(Beginning of Supplied records)

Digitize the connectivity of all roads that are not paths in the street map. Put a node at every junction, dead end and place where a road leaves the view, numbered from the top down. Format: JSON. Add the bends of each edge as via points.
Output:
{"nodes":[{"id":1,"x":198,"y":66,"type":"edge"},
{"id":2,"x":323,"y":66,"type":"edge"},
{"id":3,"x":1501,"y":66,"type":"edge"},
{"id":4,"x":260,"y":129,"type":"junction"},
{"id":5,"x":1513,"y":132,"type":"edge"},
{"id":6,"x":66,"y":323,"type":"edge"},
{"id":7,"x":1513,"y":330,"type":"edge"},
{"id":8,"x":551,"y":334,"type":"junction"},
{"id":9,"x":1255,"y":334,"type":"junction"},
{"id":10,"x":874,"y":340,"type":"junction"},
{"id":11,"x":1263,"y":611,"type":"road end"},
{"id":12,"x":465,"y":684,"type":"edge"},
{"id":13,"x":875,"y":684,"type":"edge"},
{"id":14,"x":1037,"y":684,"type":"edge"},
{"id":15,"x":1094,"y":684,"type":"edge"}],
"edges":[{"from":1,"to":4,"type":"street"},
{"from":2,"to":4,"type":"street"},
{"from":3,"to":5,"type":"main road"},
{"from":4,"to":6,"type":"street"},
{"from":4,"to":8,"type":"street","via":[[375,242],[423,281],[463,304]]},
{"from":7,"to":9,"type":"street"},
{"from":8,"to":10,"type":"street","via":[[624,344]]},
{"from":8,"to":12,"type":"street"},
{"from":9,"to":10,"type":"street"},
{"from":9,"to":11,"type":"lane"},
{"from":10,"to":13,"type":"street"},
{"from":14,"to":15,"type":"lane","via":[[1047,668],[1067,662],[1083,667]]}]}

(End of Supplied records)
(Beginning of Supplied records)

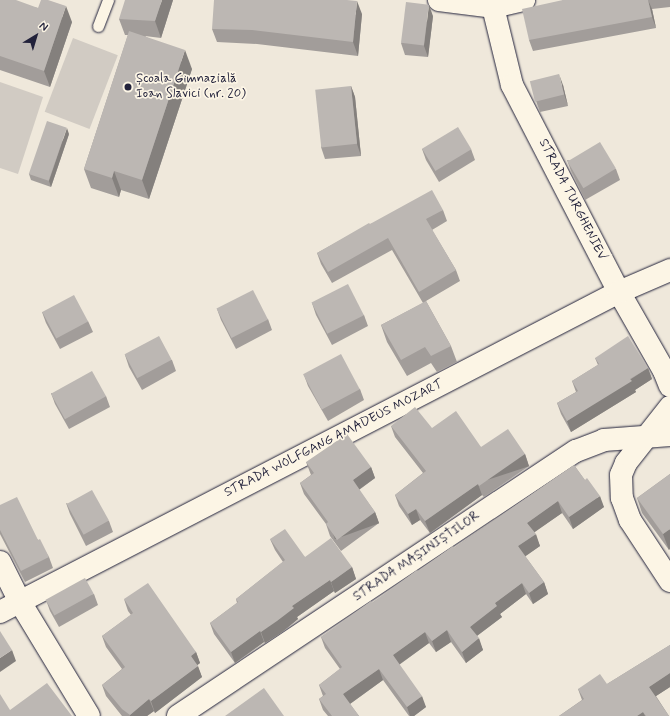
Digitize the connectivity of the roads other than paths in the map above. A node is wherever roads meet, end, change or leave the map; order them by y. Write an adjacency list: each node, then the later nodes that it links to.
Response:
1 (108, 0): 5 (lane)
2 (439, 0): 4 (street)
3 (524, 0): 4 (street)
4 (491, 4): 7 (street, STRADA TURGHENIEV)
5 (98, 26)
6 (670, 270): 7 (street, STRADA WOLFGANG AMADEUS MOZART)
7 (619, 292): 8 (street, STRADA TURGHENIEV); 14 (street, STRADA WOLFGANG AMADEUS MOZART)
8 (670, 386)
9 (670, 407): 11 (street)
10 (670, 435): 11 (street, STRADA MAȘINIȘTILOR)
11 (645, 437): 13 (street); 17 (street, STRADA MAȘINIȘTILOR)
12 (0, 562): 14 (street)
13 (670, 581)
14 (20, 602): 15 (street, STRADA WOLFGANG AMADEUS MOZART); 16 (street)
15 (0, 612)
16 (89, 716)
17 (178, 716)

(End of Supplied records)

_Exercise_.
Go line by line through the records and copy those that contain the word "Digitize".

_Answer space_.
Digitize the connectivity of all roads that are not paths in the street map. Put a node at every junction, dead end and place where a road leaves the view, numbered from the top down. Format: JSON. Add the bends of each edge as via points.
Digitize the connectivity of the roads other than paths in the map above. A node is wherever roads meet, end, change or leave the map; order them by y. Write an adjacency list: each node, then the later nodes that it links to.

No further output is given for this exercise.